Il caso Gelman: le atrocità del Piano Condor e la lotta instancabile per la verità

Maria Macarena Gelman,  parlamentare uruguayana del Fruente Amplio, è stata ascoltata ieri come testimone del Pubblico Ministero in una delle udienze del Processo Condor. Maria Macarena ha scoperto la sua vera identità a ventitre anni, grazie all’ostinazione e al coraggio di suo nonno Juan Gelman, poeta, scrittore e giornalista argentino, fra i maggiori poeti di lingua spagnola, scomparso due anni fa.

I genitori di Maria Macarena, Marcelo Ariel Gelman, vent’anni, e sua moglie Maria Claudia Garcia Irueta Goyena de Gelman di diciannove anni e incinta di sei mesi, furono sequestrati nel loro domicilio a Buenos Aires il 24 agosto 1976. Furono portati nell’Automotores Orletti, dove Marcelo fu torturato. Fu ucciso con un colpo di pistola alla nuca e i suoi resti furono gettati, inesime a quelli di altri otto prigionieri,  nelle acque del Canal San Fernando in un bidone riempito con cemento e sabbia. Furono ritrovati dopo oltre tredici anni nel cimitero della località San Fernando, in una tomba anonima. Maria Claudia invece, fu trasferita a ottobre, incinta di 8 mesi nel carcere clandestino che il SID (Servicio de Información de Defensa) dell’Uruguay aveva realizzato in uno dei suoi locali, a Montevideo.

Il centro clandestino di detenzione Automotores Orletti era un’officina meccanica. Al piano di sopra c’era una sala per gli interrogatori e una per le torture. Questo centro è stato il primo in Argentina a essere utilizzato dai servizi di intelligence dell’operazione Condor, come prova l’alto numero di prigionieri uruguayani sequestrati in Argentina e poi resi legali in Uruguay e i rapporti documentati fra questo centro e numerosi ufficiali cileni e uruguayani.

E tutta la vicenda legata alla storia di Maria Macarena Gelman è emblematica del funzionamento dell’Operazione Condor. Lei ha incontrato per la prima volta i suoi nonni nel 2000 dopo una lunga ricerca condotta grazie alle testimonianze di sopravvissuti uruguayani, ex-repressori, esponenti della società civile di Argentina e Uruguay, oltre alla mobilitazione di migliaia di cittadini, artisti, intellettuali (fra cui anche premi Nobel) di oltre 100 paesi del mondo che avviarono una campagna internazionale.

Dalle testimonianze di alcuni ex repressori è emerso che gli scambi fra i repressori uruguayani e argentini di Orletti erano frequenti.

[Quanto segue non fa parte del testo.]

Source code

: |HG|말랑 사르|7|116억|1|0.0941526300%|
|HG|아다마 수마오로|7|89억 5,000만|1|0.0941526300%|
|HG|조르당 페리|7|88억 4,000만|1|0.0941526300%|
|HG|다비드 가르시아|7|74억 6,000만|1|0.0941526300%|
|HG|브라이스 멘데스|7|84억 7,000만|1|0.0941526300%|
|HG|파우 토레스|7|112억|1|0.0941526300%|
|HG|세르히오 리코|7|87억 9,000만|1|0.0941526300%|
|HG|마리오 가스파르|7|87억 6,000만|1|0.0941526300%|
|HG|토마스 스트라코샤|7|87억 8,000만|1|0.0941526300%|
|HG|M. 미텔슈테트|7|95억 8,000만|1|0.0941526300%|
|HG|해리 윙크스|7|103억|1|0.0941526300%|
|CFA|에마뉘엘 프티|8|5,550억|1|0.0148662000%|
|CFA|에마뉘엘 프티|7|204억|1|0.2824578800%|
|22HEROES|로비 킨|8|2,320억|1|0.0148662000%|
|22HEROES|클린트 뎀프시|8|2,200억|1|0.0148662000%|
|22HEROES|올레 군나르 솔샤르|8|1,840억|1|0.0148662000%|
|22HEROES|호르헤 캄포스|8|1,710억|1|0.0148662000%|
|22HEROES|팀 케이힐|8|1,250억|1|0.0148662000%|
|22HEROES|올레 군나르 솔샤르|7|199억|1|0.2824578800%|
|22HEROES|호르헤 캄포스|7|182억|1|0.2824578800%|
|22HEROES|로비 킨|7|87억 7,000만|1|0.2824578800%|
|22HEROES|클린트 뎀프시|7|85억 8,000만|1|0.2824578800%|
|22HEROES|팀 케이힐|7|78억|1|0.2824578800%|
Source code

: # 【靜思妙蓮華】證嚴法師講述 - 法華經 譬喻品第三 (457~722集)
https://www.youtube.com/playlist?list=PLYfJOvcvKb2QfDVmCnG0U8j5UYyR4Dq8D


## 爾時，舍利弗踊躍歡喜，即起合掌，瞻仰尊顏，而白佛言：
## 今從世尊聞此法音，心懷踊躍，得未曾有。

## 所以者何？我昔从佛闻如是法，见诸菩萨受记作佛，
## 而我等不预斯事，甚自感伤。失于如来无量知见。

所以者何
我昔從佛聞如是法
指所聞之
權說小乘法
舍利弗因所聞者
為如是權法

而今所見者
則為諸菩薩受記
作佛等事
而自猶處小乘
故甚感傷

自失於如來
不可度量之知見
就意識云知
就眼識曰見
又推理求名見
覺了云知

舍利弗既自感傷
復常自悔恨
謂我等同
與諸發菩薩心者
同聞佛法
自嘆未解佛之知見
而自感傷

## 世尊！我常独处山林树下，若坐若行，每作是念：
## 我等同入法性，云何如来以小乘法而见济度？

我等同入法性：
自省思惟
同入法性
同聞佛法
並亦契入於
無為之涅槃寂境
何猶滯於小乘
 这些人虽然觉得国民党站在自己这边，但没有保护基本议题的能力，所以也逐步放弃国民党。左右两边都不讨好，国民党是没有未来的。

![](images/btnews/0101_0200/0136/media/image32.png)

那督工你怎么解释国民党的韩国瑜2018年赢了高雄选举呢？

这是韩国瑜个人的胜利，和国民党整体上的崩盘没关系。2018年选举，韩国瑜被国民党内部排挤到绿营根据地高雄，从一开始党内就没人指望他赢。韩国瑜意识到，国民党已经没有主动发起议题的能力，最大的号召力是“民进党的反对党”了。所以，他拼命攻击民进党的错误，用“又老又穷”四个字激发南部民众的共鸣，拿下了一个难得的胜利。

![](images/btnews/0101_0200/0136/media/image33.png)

Maria Claudia è stata oggetto di uno di quegli scambi, e molti bambini furono mandati da Orletti in Uruguay. Maria Macarena  fu lasciata in una cesta sull’uscio di casa di un ex-commissario uruguayano che nel 1995 divenne Capo della Polizia di San Jose. Un personaggio importante che godeva di molto appoggio politico nel Partido Colorado e da questi e da sua moglie registrata all’anagrafe e cresciuta come figlia. Al ritrovamento di Maria Macarena e anche all’identificazione dei responsabili dell’uccisione di sua madre e di molti altri crimini commessi nell’ambito dell’Operazione Condor, si è arrivati dopo un cammino lungo, faticoso. Un cammino che si è scontrato con il muro di silenzio che la dittatura ha costruito in quei Paesi. Un muro eretto grazie a pratiche clandestine, occultamento e soppressione dei documenti, l’identità camuffata dei rei di omicidio, la sparizione dei corpi delle vittime, le leggi assolutorie e gli indulti approvati dai governi civili, che perpetuano le impunità distruggendo energie democratiche. Su quelle società pesa ancora una cappa di piombo fatta di paura,  che solo l’ostinata ricerca di verità e giustizia può finalmente sollevare.